# what's in it for us



## indsport (Aug 29, 2003)

Just plowed through the released outlines of budget priorities by the new administration. 
Fully fund the Land and Water Conservation Fund (I think the first time ever)
Fully fund the North American Wetlands Conservation Act (also first time ever)
$50 million for youth hunting and fishing programs to increase youth participation in the outdoors. 
$130 million for updates to wildlife management plans
Full funding for the Conservation Reserve Program and other Ag dept. conservation programs.

I have no opinion whether this is good or bad, but I lean towards good. I also doubt whether any of it will get through Congress.


----------



## Plainsman (Jul 30, 2003)

I think it's good too, but it isn't much out of 800 billion today, and what 3 trillion tomorrow?
There may be a lot of habitat after so many farmers go bankrupt under this administration.


----------



## NDTerminator (Aug 20, 2003)

Frankly, I think to the Dear Leader we rural dwelling gun owning folk are about as understandable as Klingons and about as relevant. We don't fit into "his" America and at best are an annoyance. ND doesn't generate enough electoral votes to make any difference so he could care less if we flip, flop, or fly....


----------



## Dick Monson (Aug 12, 2002)

I am hopefull the conservation program side can retain the funding and it wouldn't bother me if it came at the expense of the crop program payment side. I sat in on a program of future trends by Dr. David Kole (sp) and it was truely frightening the way we treat just our water resources.
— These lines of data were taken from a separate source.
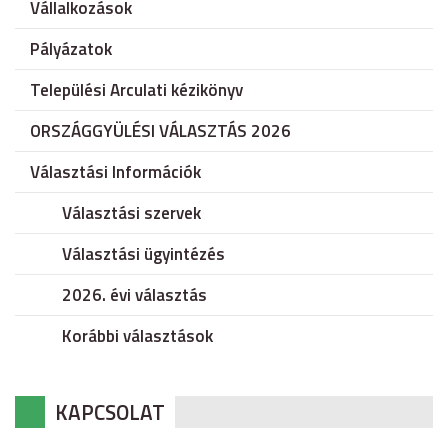
Vállalkozások
Pályázatok
Települési Arculati kézikönyv
ORSZÁGGYÜLÉSI VÁLASZTÁS 2026
Választási Információk
Választási szervek
Választási ügyintézés
2026. évi választás
Korábbi választások
KAPCSOLAT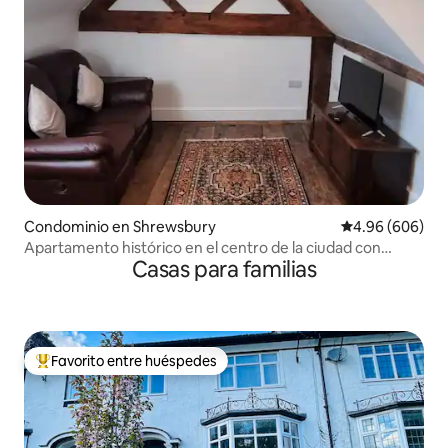
Condominio en Shrewsbury
Calificación pr
4.96 (606)
Apartamento histórico en el centro de la ciudad con
Casas para familias
aparcamiento
Favorito entre huéspedes
De los mejores en Favorito entre huéspedes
Part of that stewardship has to start at the top of the watershed, which here are the wetlands.


----------



## ndfarmer08 (Jan 10, 2009)

One thing to keep in mind about the proposed budget: It will shut off government payments to farmers whose GROSS SALES are greater than $500k. on average, farmers net 6% of their gross sales in a good year, which is $30,000. This will have a huge impact on main street in North Dakota.

Those of you who knock farm payments need to remember what those payments actually do: subsidize YOUR trips to the grocery store. If you think food is expensive now- wait until 3/4 of the farmers in ND are not in the farm program anymore. We will not need to worry about draining small wetlands and being penalized by losing payments. FSA will have no authority over those of us who will not be enrolled in the farm program. There will be a movement to post ALL farmland to open hunting, in order to generate revenue, Fee hunting will be all there is. This is already being discussed on farm sites as a possible source of revenue.

If you think this is a good thing you are wrong. As a hunter, you should be supporting those of us who are feeding the animals you like to shoot, if you want to continue shooting them, that is...........


----------



## Dick Monson (Aug 12, 2002)

That post wasn't bashing farmers. It was about the way we farmers may be viewing future programs. The new conservation payments set a value on conserving the enviroment versus a program that encourages surplus grain production. A landowner may be $$$$ ahead to enroll in the cp versus purchasing the inputs for grain farming. In the long run that may be cheaper for the taxpayer and a wiser use of dwindling tax monies. 
There will still be government payments, just not for the same things.


----------